Now it's important to mention a few details that will make potential buyers better understand what life with the Cruiser would be like. 

Stuff We Liked

  • Glove compartment door doesn't wack you in the knee when you open it.

  • Glove compartment has a holder for pen and tire pressure gauge.

  • Front and rear doors open wide for easy entry/exit.

  • Four speed automatic has decent shift programming.

  • Theater dimming interior lights add a flair of luxury.

  • Express down feature for both front windows.

  • Rigid uni-body structure provides for excellent ride quality

  • Overall interior and exterior fit and finish are good

  • Power height adjustable drivers seat (although some complained it pitched them forward).

  • Versatility of the interior.

  • Outside temp and direction indicator (not on base models).

  • Isolation of road noise. 

  • One touch operation of power moonroof (not on base models)

  • Tie-downs located around the interior for securing things like mountain bikes. 

  • Adjustable rear shelf and 12volt power outlet.

  • Base price of $16,000, fully loaded price of $20,995 (way cool car for the money).

  • Watts Linkage on rear suspension provides for good handling.

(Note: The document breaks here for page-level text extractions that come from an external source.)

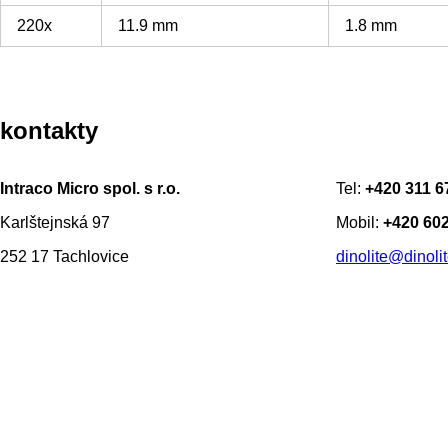
220x
11.9 mm
1.8 mm
kontakty
Intraco Micro spol. s r.o.
Tel:
+420 311 6
Karlštejnská 97
Mobil:
+420 602
252 17 Tachlovice
dinolite@dinolit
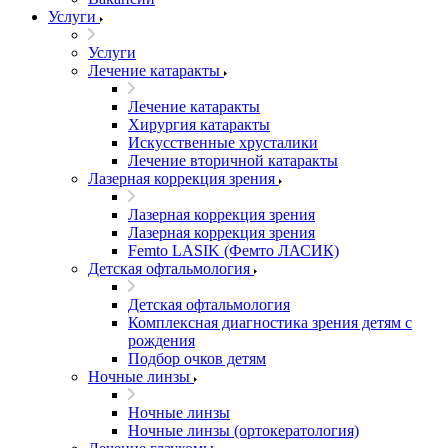
Услуги
Услуги
Лечение катаракты
Лечение катаракты
Хирургия катаракты
Искусственные хрусталики
Лечение вторичной катаракты
Лазерная коррекция зрения
Лазерная коррекция зрения
Лазерная коррекция зрения
Femto LASIK (Фемто ЛАСИК)
Детская офтальмология
Детская офтальмология
Комплексная диагностика зрения детям c
рождения
Подбор очков детям
Ночные линзы
Ночные линзы
Ночные линзы (ортокератология)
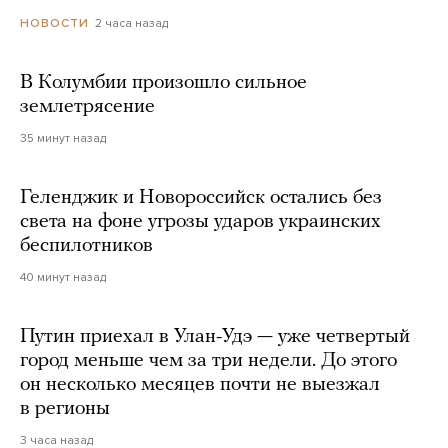
2 часа назад
НОВОСТИ
В Колумбии произошло сильное
землетрясение
35 минут назад
Геленджик и Новороссийск остались без
света на фоне угрозы ударов украинских
беспилотников
40 минут назад
Путин приехал в Улан-Удэ — уже четвертый
город меньше чем за три недели. До этого
он несколько месяцев почти не выезжал
в регионы
3 часа назад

  • Front and side air bags

  • At 3200 Lbs the vehicle feels heavy and solid on the road

  • EPA 20mpg city and 25mpg highway (although we never managed the 25hwy).

Stuff We Didn't Like

  • 2.4 litre Engine 150HP@ 5600 RPM's 162lb-ft@ 4000 RPM's (looks ok on paper but is just adequate in execution. Engine is also too noisy for our liking).

  • Front passenger seat needs an armrest.

  • Dark tinted rear windows help control interior temperature and look cool but make seeing out at night difficult.

  • Shorter drivers complained about their right knee hitting the center dash pod at times. 

  • Not enough engine compartment space to accommodate a V-6.

Overall Impression
The folks at Chrysler are to be commended for building such an intriguing vehicle at the price they are offering it. We don't expect many will be disappointed with their purchase if they decide to buy the PT Cruiser. As we were standing there one last time with the hood of the cruiser propped open someone wondered if the V-Tech drivetrain would fit, Hmmm.